Microbial growth in water and food products due to contaminated water supplies can cause discolouration, marginal flavours and much shortened shelf life, as well as increasing the risk of infection to consumers and returned product. The threat of contamination is further increased as manufacturers respond to consumer demand for reductions in chemical additives and preservatives. Effective microbial disinfection of process water is therefore crucial and essential. A non-chemical method of disinfection, which is gaining increasing acceptance, is ultraviolet UV disinfection using ultraviolet quartz lamps. Ultraviolet UV kills known food organisms that will spoil, including bacteria, viruses, yeasts and moulds. It is a low maintenance, environmentally friendly technology that eliminates the need for chemical treatment while ensuring high levels of disinfection.

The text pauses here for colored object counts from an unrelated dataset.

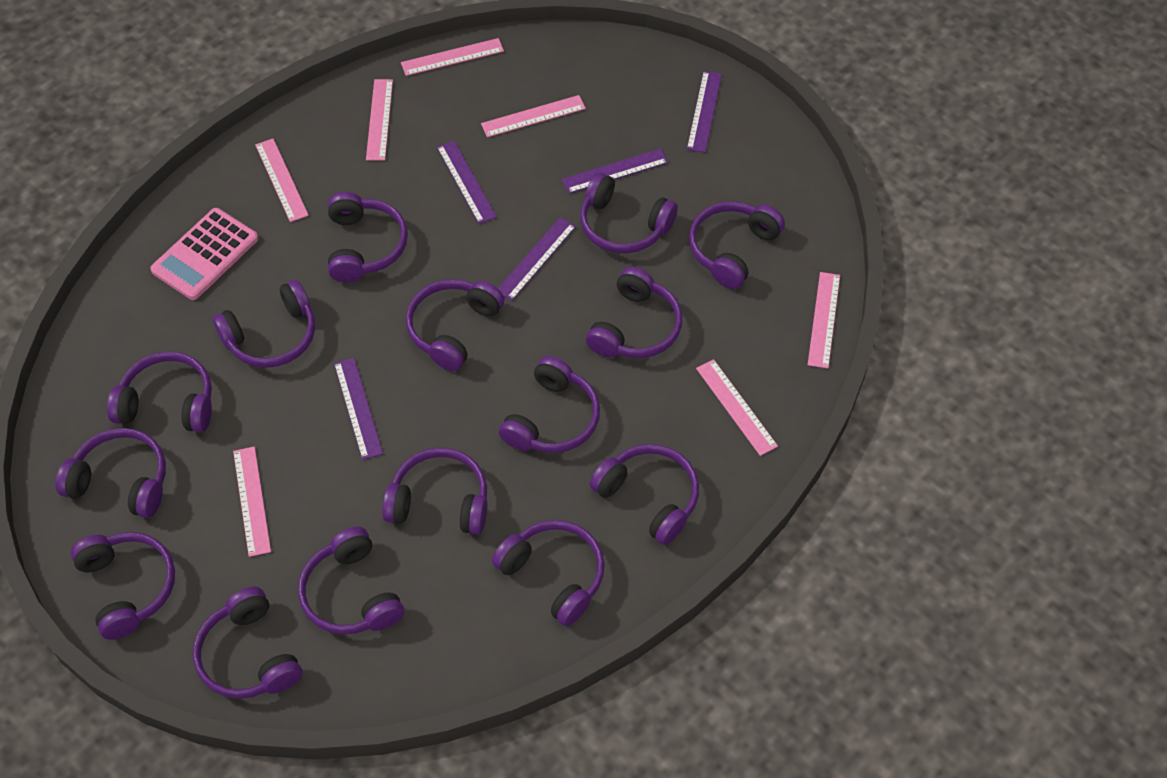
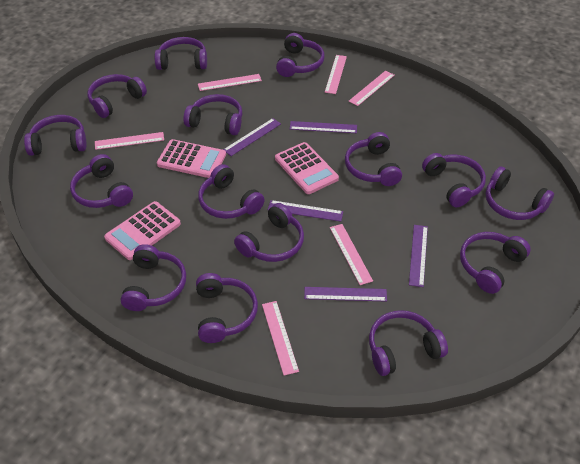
pink calculator: [150,208,258,300] = 1 -> [104,201,181,260] [157,139,226,178] [275,142,339,194] = 3
pink ruler: [233,447,271,557] [255,139,309,222] [366,79,393,161] [401,38,504,76] [481,95,586,137] [696,359,778,456] [808,272,840,369] = 7 -> [95,132,164,150] [198,74,262,91] [262,301,299,375] [325,55,347,94] [330,224,373,285] [349,71,395,106] = 6

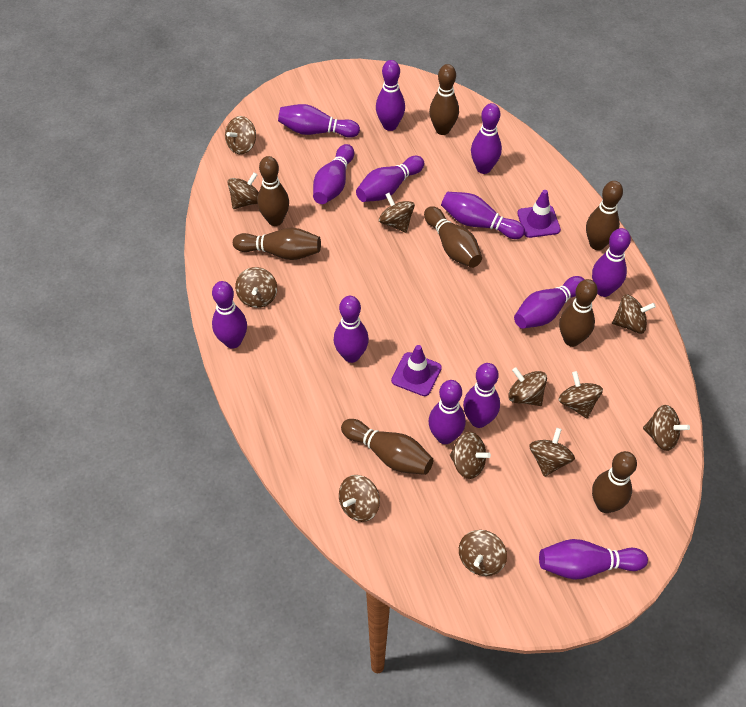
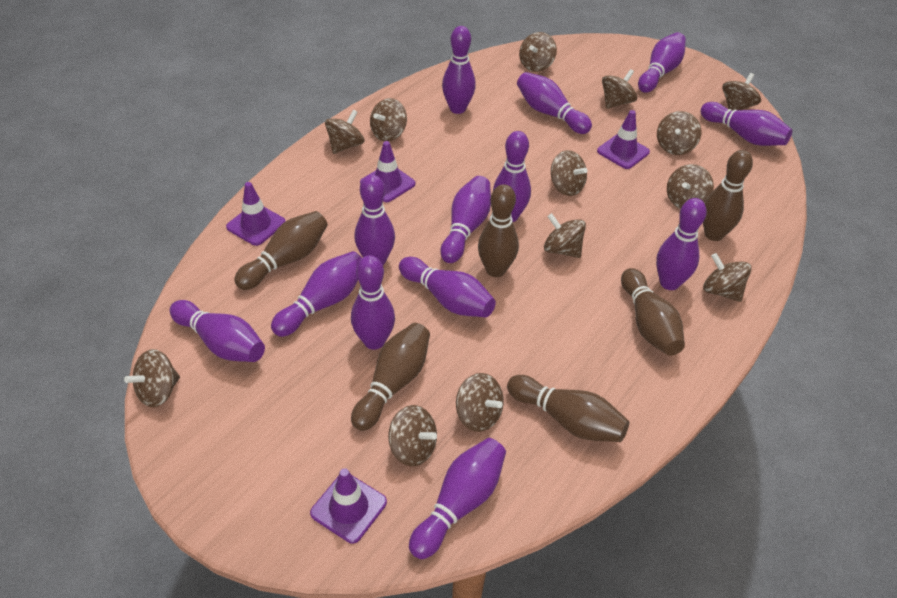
brown bowling pin: [233,228,321,260] [257,156,289,226] [341,419,433,475] [424,206,482,268] [429,64,459,135] [559,279,598,347] [586,181,623,250] [592,451,637,513] = 8 -> [234,211,328,290] [351,323,430,431] [478,184,519,277] [507,375,629,442] [621,268,685,356] [703,150,753,241] = 6
brown spinning top: [225,116,256,154] [228,172,259,209] [235,267,277,308] [339,475,380,522] [379,193,415,233] [450,432,491,479] [459,530,507,576] [508,367,547,406] [529,428,575,477] [558,371,603,418] [612,294,656,334] [643,405,690,451] = 12 -> [124,349,180,407] [325,110,364,154] [370,98,407,141] [389,405,437,466] [456,373,504,432] [519,32,557,72] [544,213,586,258] [551,150,588,196] [602,69,637,109] [657,111,701,155] [667,164,714,209] [703,253,751,302] [722,73,761,111] = 13
purple traffic cone: [391,345,442,396] [517,190,561,238] = 2 -> [226,182,286,246] [310,468,387,543] [360,141,416,202] [597,110,650,169] = 4

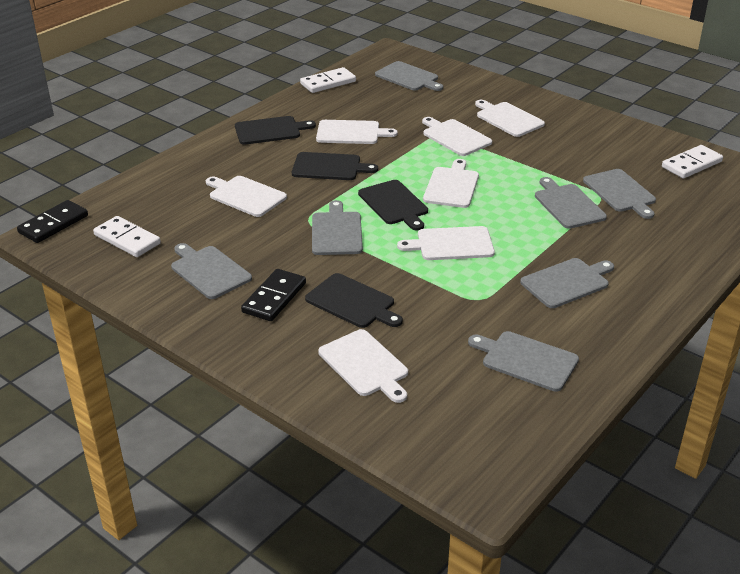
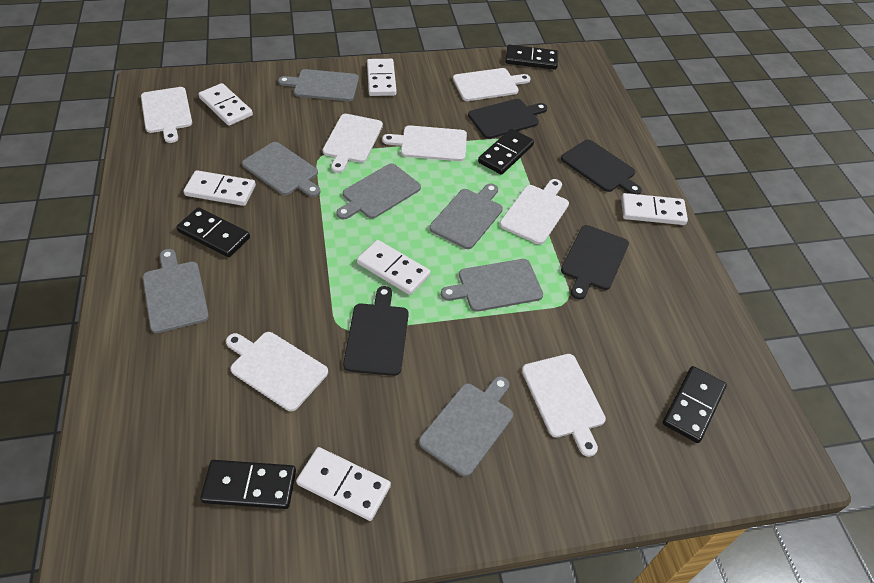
black domino: [17,200,88,243] [241,269,306,321] = 2 -> [176,207,250,257] [201,460,296,509] [478,129,534,175] [505,45,558,70] [663,366,727,443] = 5
white domino: [93,216,161,257] [300,67,356,93] [662,145,723,178] = 3 -> [183,170,256,206] [199,83,253,126] [296,447,391,521] [357,240,430,295] [367,59,397,96] [621,193,688,225] = 6

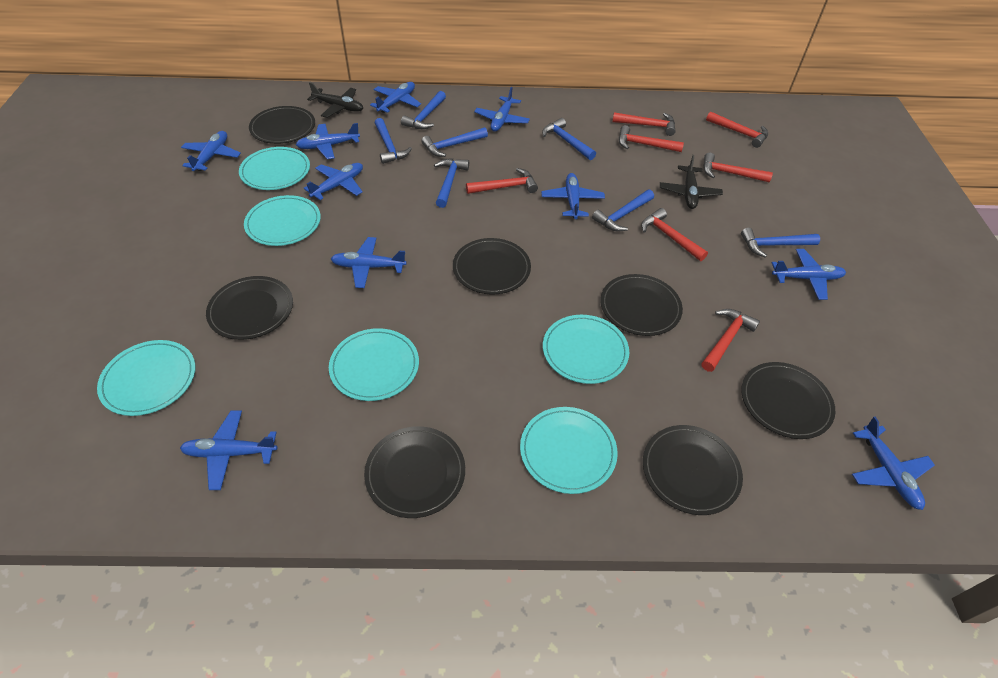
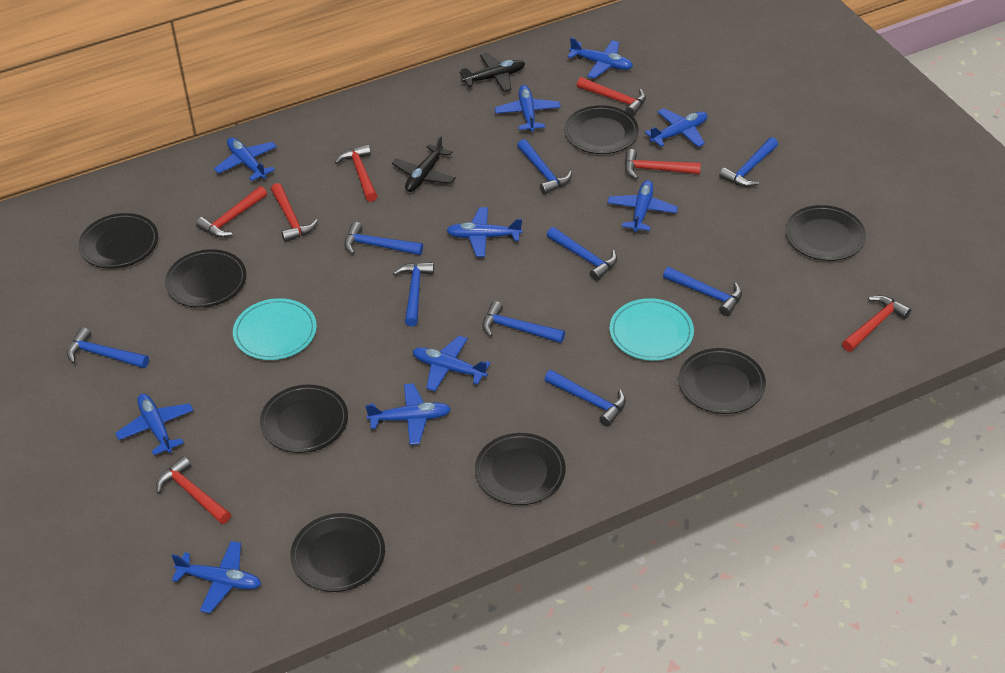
black plate: [206,276,293,340] [249,106,315,144] [364,426,465,518] [453,238,531,295] [600,274,683,336] [643,425,743,515] [741,362,835,439] = 7 -> [78,213,158,269] [165,249,246,307] [260,384,348,453] [290,513,385,592] [475,433,566,505] [564,105,639,154] [679,348,766,414] [785,205,866,261] = 8
blue hammer: [375,118,412,164] [401,91,446,129] [421,127,488,157] [434,158,469,208] [542,118,596,160] [592,189,654,231] [741,228,820,258] = 7 -> [67,327,149,368] [344,222,423,255] [393,262,434,326] [483,301,565,343] [517,139,572,195] [544,370,626,427] [547,227,617,281] [663,267,742,316] [719,137,778,187] = 9
turquoise plate: [97,340,195,416] [239,147,310,190] [244,195,321,246] [329,328,419,401] [520,407,618,494] [543,315,629,384] = 6 -> [233,298,317,360] [609,298,694,361] = 2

Major Benefits of Ultraviolet Disinfection
Ultraviolet disinfection has many advantages over alternative methods. Unlike chemical biocides, Ultraviolet disnfection and sterilization techniques do not introduce toxins or residues into process water and does not alter the chemical composition, taste, odour or pH of the fluid being treated. This is one of the most important aspects of all ultraviolet disinfection systems. This feature is especially important in the food and dairy industry where the chemical dosing of incoming process water can compromise flavours and changes the physical chemical properties of the food products. Ultraviolet UV treatment can be used for primary water disinfection or as a back up for other water purification methods such as carbon filtration, reverse osmosis or pasteurisation. As UV has no residual effect, the best position for a treatment system is immediately prior to the point of use. This ensures incoming microbiological contaminants are deactivated and there is a minimal chance of post-treatment contamination. Many users install UV systems after filter beds and storage tank outlet valves to reduce the likelihood of contamination from these sources. A typical UV disinfection system consists of an ultraviolet UV lamp housed in a protective quartz sleeve, which is mounted within a cylindrical stainless steel chamber. The liquid to be treated enters at one end and passes along the entire length of the chamber before exiting at the other end. Virtually any liquid can be effectively treated with UV, including mains water, filtered process water, milk, sugar syrups and effluent.